Inside Out 2 c Disney Pixar

Source: Disney / Pixar

‘Inside Out 2’

Reflecting positive streaming trends at other media conglomerates, Disney leadership said in a Q4 and full year earnings call that the direct to consumer business saw profitability improve at the end of fiscal 2024 as subscribers and the company’s overall financial metrics exceeded expectations.

The company’s streaming business showed improved profitability of $321m compared to a $387m loss a year ago, and revenues climbed 15% to $5.8bn.

Disney+ Core subscribers, excluding Disney+ Hotstar in India, increased by 4% and 4.4million over last quarter to reach 122.7m, of which 66.7m come from international markets and 56m from North America. Disney+ Core subscribers including 52m Hulu subscribers after a 2% rise there amounts to 174.7m.

Average monthly revenue per paid North American subscriber to Disney+ fell 1% to $7.70 while the corresponding number for international members excluding Disney+ Hotstar climbed 3% to $6.95.

In an unusual move, company leadership offered guidance for the next three years and forecast that the streaming segment will generate approximately $1bn in profit in 2025.

Overall revenue at The Walt Disney Company climbed 6% to $22.6bn and earnings per share reached $1.14 – both ahead of industry expectations – while net income of $460m compared well to $264m a year ago. Free cash flow for the quarter climbed 18% to just over $4bn.

Entertainment division revenues increased by 14% to $10.8bn in the quarter, while linear networks dropped 6% to $2.5bn. Powered by box office hits Inside Out 2 and Deadpool & Wolverine, content sales and licensing operating income reached $316m. The two major theatrical releases still to come from the studio this year are Moana 2 and Mufasa: The Lion King.

Coming in 2025 are the likes of Captain America: Brave new World, Lilo & Stitch, The Fantastic Four: First Steps, Zootopia 2, and Avatar: Fire And Ash, with The Mandalorian And Grogu and the live-action Moana among the offerings in 2026.

Disney stock was up more than 9% in pre-market trading and by early afternoon was up around 7%.

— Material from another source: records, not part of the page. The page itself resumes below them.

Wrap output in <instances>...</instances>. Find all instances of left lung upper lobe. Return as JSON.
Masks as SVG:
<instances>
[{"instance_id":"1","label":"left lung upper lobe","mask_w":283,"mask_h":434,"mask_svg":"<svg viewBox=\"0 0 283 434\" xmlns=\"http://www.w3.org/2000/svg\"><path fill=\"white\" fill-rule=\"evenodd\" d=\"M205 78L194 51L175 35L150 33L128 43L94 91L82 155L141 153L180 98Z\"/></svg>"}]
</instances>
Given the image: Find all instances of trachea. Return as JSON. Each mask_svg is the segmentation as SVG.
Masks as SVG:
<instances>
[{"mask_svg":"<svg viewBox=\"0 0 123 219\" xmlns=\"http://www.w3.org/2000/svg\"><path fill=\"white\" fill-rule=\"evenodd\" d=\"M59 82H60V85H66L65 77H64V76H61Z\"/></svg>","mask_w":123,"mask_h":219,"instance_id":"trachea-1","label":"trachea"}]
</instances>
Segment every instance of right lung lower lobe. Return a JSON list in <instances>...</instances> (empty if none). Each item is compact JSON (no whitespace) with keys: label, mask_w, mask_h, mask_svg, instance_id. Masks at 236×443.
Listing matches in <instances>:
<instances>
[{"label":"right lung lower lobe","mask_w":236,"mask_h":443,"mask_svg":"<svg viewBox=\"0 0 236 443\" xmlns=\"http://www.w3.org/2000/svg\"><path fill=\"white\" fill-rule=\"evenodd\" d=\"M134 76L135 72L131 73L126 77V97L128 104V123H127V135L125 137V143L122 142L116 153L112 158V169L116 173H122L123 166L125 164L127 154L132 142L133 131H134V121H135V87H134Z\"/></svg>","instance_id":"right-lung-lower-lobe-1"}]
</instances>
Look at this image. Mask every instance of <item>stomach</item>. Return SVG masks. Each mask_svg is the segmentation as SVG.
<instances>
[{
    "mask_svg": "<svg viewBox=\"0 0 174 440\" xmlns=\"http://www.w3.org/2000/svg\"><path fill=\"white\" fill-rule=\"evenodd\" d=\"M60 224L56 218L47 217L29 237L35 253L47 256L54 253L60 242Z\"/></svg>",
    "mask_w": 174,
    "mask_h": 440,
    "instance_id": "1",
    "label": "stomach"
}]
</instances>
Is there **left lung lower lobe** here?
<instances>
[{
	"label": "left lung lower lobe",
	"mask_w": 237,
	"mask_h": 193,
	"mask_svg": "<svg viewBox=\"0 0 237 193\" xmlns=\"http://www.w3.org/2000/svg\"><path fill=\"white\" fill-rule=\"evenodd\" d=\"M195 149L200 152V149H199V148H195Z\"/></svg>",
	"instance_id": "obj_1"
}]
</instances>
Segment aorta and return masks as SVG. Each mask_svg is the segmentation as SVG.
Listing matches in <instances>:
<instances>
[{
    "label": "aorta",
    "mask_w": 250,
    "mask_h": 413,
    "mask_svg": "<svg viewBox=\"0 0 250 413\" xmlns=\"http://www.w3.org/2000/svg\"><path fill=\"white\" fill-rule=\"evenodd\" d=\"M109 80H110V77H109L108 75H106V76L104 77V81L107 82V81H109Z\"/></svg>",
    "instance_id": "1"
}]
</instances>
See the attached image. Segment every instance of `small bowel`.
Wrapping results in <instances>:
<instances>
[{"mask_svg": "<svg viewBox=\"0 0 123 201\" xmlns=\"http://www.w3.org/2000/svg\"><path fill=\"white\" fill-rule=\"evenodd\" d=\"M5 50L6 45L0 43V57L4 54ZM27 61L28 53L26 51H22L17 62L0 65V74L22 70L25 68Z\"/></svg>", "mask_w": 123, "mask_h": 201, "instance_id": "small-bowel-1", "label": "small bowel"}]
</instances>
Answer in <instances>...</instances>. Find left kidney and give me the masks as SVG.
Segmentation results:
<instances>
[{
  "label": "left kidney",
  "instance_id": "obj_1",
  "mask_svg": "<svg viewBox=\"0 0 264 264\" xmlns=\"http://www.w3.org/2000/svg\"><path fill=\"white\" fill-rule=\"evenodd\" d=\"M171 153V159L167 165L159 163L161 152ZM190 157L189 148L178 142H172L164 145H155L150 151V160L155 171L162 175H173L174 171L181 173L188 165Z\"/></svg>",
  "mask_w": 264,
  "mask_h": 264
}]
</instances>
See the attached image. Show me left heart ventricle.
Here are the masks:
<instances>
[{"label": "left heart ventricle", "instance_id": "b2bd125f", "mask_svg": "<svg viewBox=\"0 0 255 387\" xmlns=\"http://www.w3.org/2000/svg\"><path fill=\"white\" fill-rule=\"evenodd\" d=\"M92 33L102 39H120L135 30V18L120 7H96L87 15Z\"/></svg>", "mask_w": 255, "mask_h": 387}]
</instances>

Separately, Disney’s Star India and Reliance Industries’ JioCinema have completed an $8.5bn deal to create a joint venture entertainment company in India. The JV will operate more than 100 TV channels and produce more than 30,000 hours of television content annually. The JioCinema and Hotstar digital platforms have an aggregate subscription base of more than 50million, and the JV holds a portfolio of sports rights including cricket and football. It will be led by co-CEOs Kevin Vaz, Kiran Mani, and Sanjog Gupta.